In article <>,  <> wrote:
> (Kaz Kylheku) writes:
>> Then there is something called ``socklen_t'' which breaks existing code that
>> uses functions which require a pointer to address length. Existing code uses
>> pointer to int for this, which is incompatible with a pointer to socklen_t.

No.  Because _any_ sane library _must_ have "socklen_t" be the same size
as int.  Anything else breaks any BSD socket layer stuff.

If you find a library for which that isn't true, shoot the library

>> I'm puzzled why size_t isn't used, since at least that is cleaner from a
>> language point of view. The size_t type is the result type of the sizeof
>> operator and is intended for representing object sizes, thus it is natural for
>> representing the size of an address structure.
>This is required by POSIX 1003.1g. If you don't like it complain to the
>comitee. It is also required by the Single Unix Specification.

POSIX initially _did_ make it a size_t, and I (and hopefully others, but
obviously not too many) complained to them very loudly indeed.  Making
it a size_t is completely broken, exactly because size_t very seldom is
the same size as "int" on 64-bit architectures, for example.  And it
_has_ to be the same size as "int" because that's what the BSD socket
interface is.

Anyway, the POSIX people eventually got a clue, and created "socklen_t".
They shouldn't have touched it in the first place, but once they did
they felt it had to have a named type for some unfathomable reason
(probably somebody didn't like losing face over having done the original
stupid thing, so they silently just renamed their blunder).
****************
_Problems to work on_
A: Do these statements agree with the socklen_t post? Answer yes or no for each, and quote the words of the post that decide it.
(i) POSIX at first made the type a size_t.
(ii) The writer holds that socklen_t may be a different size from int.
(iii) The quoted reply says the Single Unix Specification also requires socklen_t.
B: Write out the part of the socklen_t post starting at "They shouldn't have" and ending at "renamed their blunder).".
C: Answer these questions about the socklen_t post:
(i) According to the quoted passage, what is size_t the result type of?
(ii) On what kind of architecture, as the writer's example, is size_t seldom the same size as int?
(iii) What does the writer say to do with a library where socklen_t is not the same size as int?
The data after this point isn't needed here.

_Dataset excerpt_
****************
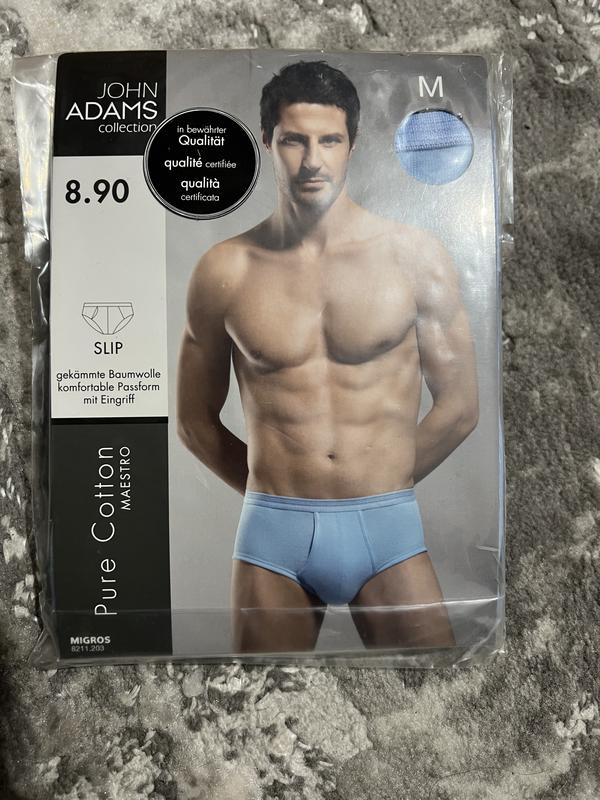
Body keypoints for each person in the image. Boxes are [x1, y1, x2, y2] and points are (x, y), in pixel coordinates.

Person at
****************
_Answers in order_
A:
(i) Yes: "POSIX initially _did_ make it a size_t"
(ii) No: "_any_ sane library _must_ have "socklen_t" be the same size as int"
(iii) Yes: "It is also required by the Single Unix Specification."

B:
They shouldn't have touched it in the first place, but once they did
they felt it had to have a named type for some unfathomable reason
(probably somebody didn't like losing face over having done the original
stupid thing, so they silently just renamed their blunder).

C:
(i) The sizeof operator.
(ii) 64-bit architectures.
(iii) Shoot the library.